== ОТРЫВОК ТЕКСТА

Отвращение вокруг Кремля

При всей рискованности исторических параллелей, информационная война между Путиным и Лукашенко напоминает, как Сталин невзлюбил маршала Тито. С той лишь разницей, что к 1948 году у Сталина был такой политический опыт и такие позиции в мире, которых никогда не будет у Путина. И не в силу исторических обстоятельств, а по склонности к чижикоедству.

Батька покруче будет — это все понимают. Коминтерновского и военного опыта, в отличие от Тито, у него нет, но опыт построения социально устойчивого авторитарного государства у Лукашенко уникален. У Путина так не получается.

Схлестнулись два авторитарных правителя. Ненависть Путина к Саакашвили иного рода. Так Сталин ненавидел бы лидеров Польши или Чехословакии, если бы не удалось ему установить там танковый социализм. Но дело, конечно, не в исторических параллелях, а в историческом опыте, который, как известно, политиков ничему не учит, но нациями не забывается.

====

• _ЧТО СДЕЛАТЬ_:
**1)** Перепишите из заметки о Путине и Лукашенко всё от слов «При всей рискованности» до слов «склонности к чижикоедству.».
**2)** Ответьте коротко по заметке о Путине и Лукашенко:
(а) К какому году у Сталина уже были большой политический опыт и прочные позиции в мире?
(б) Какой опыт Лукашенко назван уникальным?
(в) К кому, по заметке, у Путина ненависть иного рода?

== ИСХОДНЫЕ ДАННЫЕ

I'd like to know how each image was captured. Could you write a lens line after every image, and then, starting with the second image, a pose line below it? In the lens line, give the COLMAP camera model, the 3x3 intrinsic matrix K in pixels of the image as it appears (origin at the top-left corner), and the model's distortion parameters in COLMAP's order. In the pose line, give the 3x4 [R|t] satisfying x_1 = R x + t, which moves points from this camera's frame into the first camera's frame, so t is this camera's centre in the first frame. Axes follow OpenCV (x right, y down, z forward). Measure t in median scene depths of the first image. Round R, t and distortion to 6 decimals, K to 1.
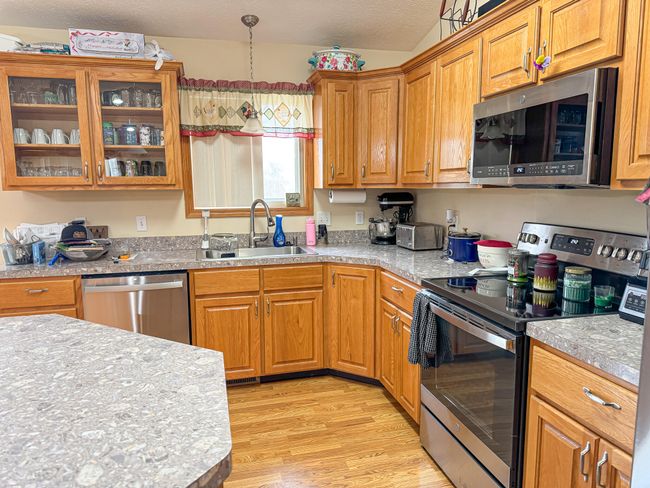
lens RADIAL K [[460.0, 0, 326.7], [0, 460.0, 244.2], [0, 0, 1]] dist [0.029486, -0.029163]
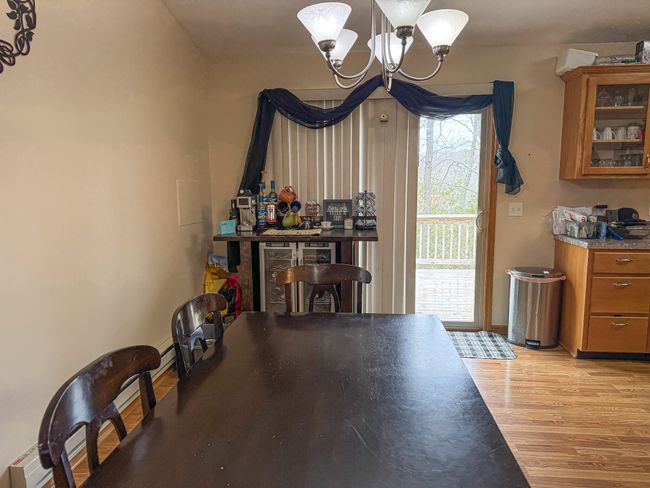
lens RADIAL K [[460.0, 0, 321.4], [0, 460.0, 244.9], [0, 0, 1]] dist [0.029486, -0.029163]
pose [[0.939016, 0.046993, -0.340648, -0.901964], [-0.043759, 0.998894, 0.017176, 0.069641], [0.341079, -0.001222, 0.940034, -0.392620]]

====
== ИСХОДНЫЕ ДАННЫЕ

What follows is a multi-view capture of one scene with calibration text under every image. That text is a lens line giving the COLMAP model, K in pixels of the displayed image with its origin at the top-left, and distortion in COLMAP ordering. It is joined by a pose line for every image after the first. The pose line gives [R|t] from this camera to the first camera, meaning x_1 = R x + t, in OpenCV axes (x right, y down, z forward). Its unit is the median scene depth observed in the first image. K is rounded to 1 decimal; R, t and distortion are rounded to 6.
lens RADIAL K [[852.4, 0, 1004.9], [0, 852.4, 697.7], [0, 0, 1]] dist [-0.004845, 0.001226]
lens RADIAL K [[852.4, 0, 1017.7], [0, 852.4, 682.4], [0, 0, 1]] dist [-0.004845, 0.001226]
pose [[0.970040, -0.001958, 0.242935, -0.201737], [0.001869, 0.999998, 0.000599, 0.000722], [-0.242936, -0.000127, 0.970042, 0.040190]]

====

• _ОТВЕТЫ_:
**1)**
При всей рискованности исторических параллелей, информационная война между Путиным и Лукашенко напоминает, как Сталин невзлюбил маршала Тито. С той лишь разницей, что к 1948 году у Сталина был такой политический опыт и такие позиции в мире, которых никогда не будет у Путина. И не в силу исторических обстоятельств, а по склонности к чижикоедству.

**2)**
(а) К 1948 году.
(б) Опыт построения социально устойчивого авторитарного государства.
(в) К Саакашвили.